Sounds naive, don’t it? But it’s an attitude that turns up all the time in the halls of governments everywhere… though whether it manifests as an earnestly-held belief or a sop to tabloid-fuelled public disapproval is (perhaps) an open question.
An example? Sex ads on Craigslist – O NOES! The adult services section of Craigslist has been under fire for a long time for allegedly enabling child trafficking, pimping and other unsavoury stuff to occur alongside the more legitimate personal ads between consenting persons of legal majority. Now, tired of being asked to jump through an ever-greater succession of hoops to ensure compliance with government guidelines, Craigslist has dropped the section permanently, and explained why in a public speech to the government:
“Those who formerly posted adult services ads on Craigslist will now advertise at countless other venues. It is our sincere hope that law enforcement and advocacy groups will find helpful partners there,” Powell said.
Ars Technica paraphrases their reasoning thusly:
Translation: we’re taking our ball and going home, and good luck with those other guys.
They’ll need more than luck; they’ve just created a whole new gap in the market for something that does the same as the Craigslist adult services section, but which does so in a more clandestine (and hence harder to police) manner. The subtext of the message: no matter how hard you try to help us find the few bad apples, we’ll still persecute you as enablers thereof; therefore, you may as well just not comply at all. So, rather than criminals misusing a legal service, you’ll have them using services run by other criminals. That doesn’t strike me as one to chalk up on the victory board.
Now, let me be clear: although someone’s bound to accuse me of it anyway, I’m not defending the rights of child traffickers or pimps or serial abusers to do the things they do. I’m trying to make a point about the ways we blame technology for problems that we’ve always had – problems which I suspect are actually far less prevalent than they were back in the mythical “good old days”.
I think everyone here would probably agree with me if I said “closing down Craigslist’s adult services section won’t stop child trafficking and pimping”; the people doing those things will find other ways to do them. So what if we just banned the internet entirely? After all, it enables all sorts of unsavoury and/or illegal behaviour, and it’s impossible to police it all effectively…

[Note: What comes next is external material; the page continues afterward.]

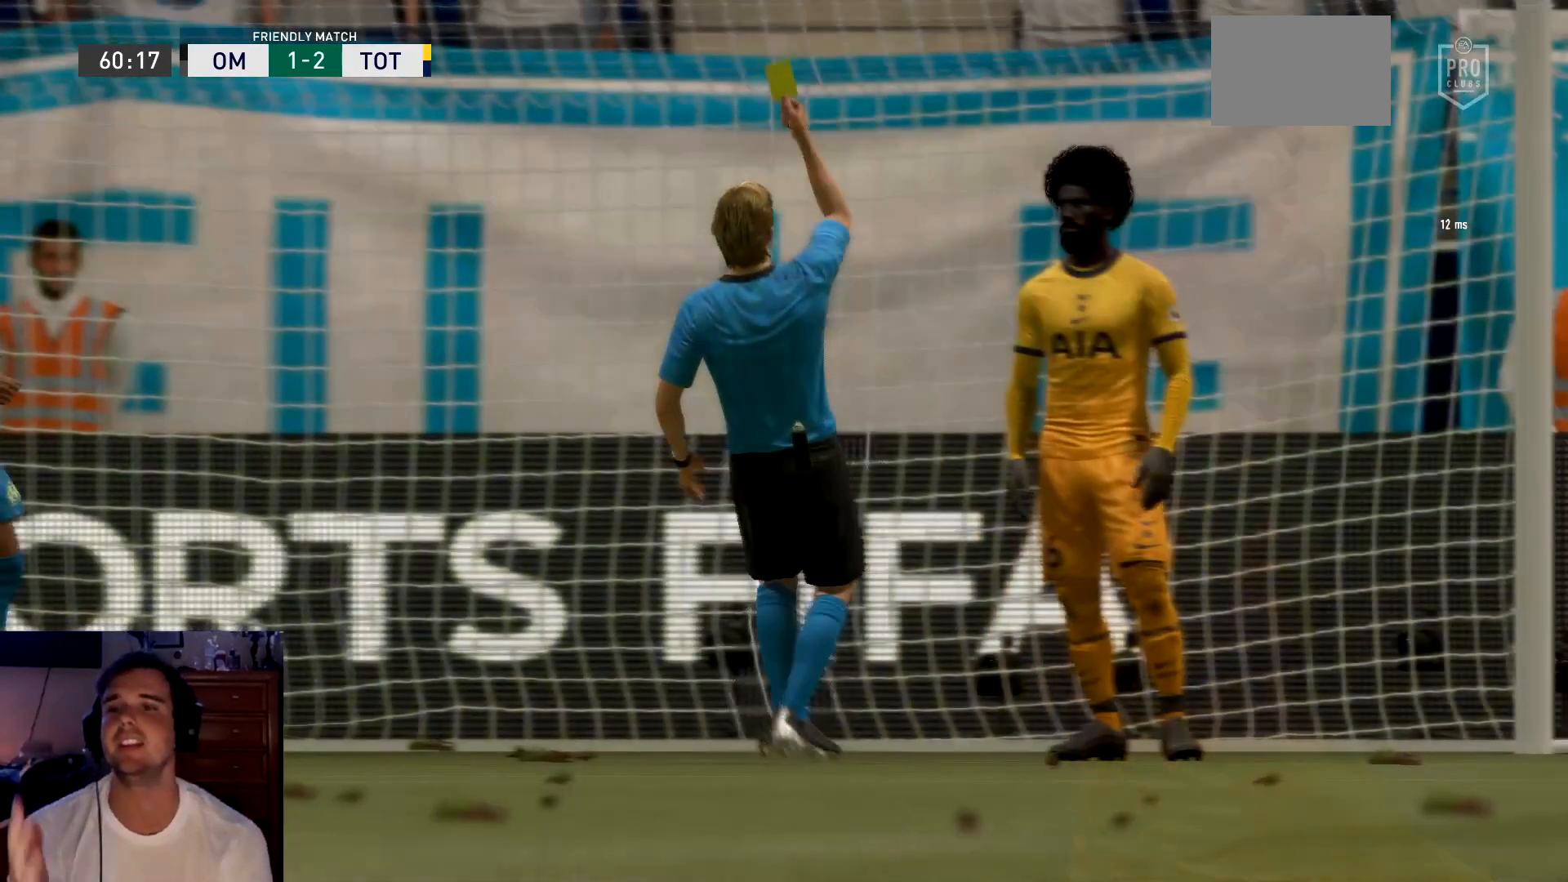
Gameplay with a controller (Xbox layout); each line is a JSON object with the inputs held at the frame after it. "events" lists button and stick changes between this image and that frame as [ms after this image, input, new state], when the widget could be followed in between. Not read: L1 L3 R3 right_stick.
{"buttons": ["A"], "left_stick": "center", "events": [[450, "A", "down"]]}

(Having very recently experienced the joys of airport security, I see a parallel with the War On Liquids In Baggage: one stupid failed terror plot that couldn’t ever have succeeded as intended, and suddenly you can’t take a bottle of water onto a plane with you. Or, to put it another way: we’re all restricted in the vain hope that the 0.1% (arbitrary guesstimate) of bad guys will be prevented from doing something nasty. Which parses for me as being very similar to “the only way to prevent people attacking our freedoms is to give them up before they have the chance”.)
The point I’m vaguely ambling towards here is this: I’m not sure we can ever hope to achieve a global society where no one ever does anything bad. But I am sure that chasing after the easily-found tools that wrongdoers take advantage of is at best futile, and at worst counter-productive (what we might paraphrase as the “driving it underground” argument). Doing so is, I suspect, another manifestation of Tofflerian future-shock, as discussed by Charlie Stross earlier in the week.
“But how else can we stop child trafficking, smart-arse?” I hear (some of) you say. Quite simply, I don’t know. But I reckon a step in the right direction would be to expend less resources on playing whack-a-mole with enabling technologies, and more on tracking down the people who use them.